Em primeira análise, vale ressaltar que, no Brasil, o preservativo, mesmo sendo comprovadamente eficiente na proteção de DSTs, ainda é visto com incômodo por algumas pessoas que dispensam o seu uso - como demonstra a pesquisa realizada pelo site de notícias UOL em que 60% dos entrevistados não utilizam a camisinha. Dessa forma, tal comportamento demonstra a falta de responsabilidade geracional que acompanha os jovens brasileiros.
Além disso, é importante notar que, com o progresso da medicina atual, algumas patologias foram controladas com medicamentos - como a AIDS pelo uso do “coquetel”. Nesse contexto, muitos jovens trivializam o uso constante de métodos contraceptivos por não temerem as doenças em que há remédios eficientes, garantindo uma falsa ideia de segurança coletiva. Assim, não apenas as enfermidades são banalizadas, mas também as consequências dessas para o corpo individual e coletivo.

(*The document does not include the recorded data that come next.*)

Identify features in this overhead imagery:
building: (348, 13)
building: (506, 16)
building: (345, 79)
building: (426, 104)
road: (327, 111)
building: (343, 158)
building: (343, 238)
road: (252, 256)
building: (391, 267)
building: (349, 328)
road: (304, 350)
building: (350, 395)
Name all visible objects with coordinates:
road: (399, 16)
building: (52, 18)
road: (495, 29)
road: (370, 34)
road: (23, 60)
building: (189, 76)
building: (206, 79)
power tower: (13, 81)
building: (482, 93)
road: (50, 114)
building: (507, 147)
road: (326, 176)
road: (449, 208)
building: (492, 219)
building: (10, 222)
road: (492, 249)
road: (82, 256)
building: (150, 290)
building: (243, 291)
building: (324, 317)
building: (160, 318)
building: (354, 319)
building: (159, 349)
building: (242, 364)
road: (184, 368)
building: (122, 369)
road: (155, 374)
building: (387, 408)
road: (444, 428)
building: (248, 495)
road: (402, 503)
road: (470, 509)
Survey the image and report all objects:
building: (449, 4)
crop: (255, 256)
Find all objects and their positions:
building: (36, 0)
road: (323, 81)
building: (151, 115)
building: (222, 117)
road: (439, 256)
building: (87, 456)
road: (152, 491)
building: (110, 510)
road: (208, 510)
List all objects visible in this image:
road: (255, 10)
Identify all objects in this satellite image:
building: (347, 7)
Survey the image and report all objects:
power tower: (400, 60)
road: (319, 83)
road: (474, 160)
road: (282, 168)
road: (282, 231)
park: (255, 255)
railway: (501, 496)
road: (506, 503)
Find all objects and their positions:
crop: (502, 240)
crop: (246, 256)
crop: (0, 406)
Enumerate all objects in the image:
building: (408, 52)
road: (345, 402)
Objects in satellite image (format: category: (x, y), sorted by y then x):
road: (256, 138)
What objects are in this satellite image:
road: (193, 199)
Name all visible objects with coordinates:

Portanto, percebe-se a importância de medidas efetivas para conter o avanço de DSTs no Brasil. Para isso, faz-se necessário, principalmente, a participação conjunta entre Ministério da Saúde e da Educação. Essa iniciativa tem por finalidade promover ações nas escolas públicas e privadas com debates sobre educação sexual, desde a adolescência, e as consequências da não proteção individual, usando a participação de médicos e professores. Ademais, é necessário que os pais se empenhem nas discussões que envolvam o tema, reforçando a responsabilidade de cada um na sociedade. A partir dessas medidas, o Brasil poderá avançar contra as DSTs que assolam os jovens no país.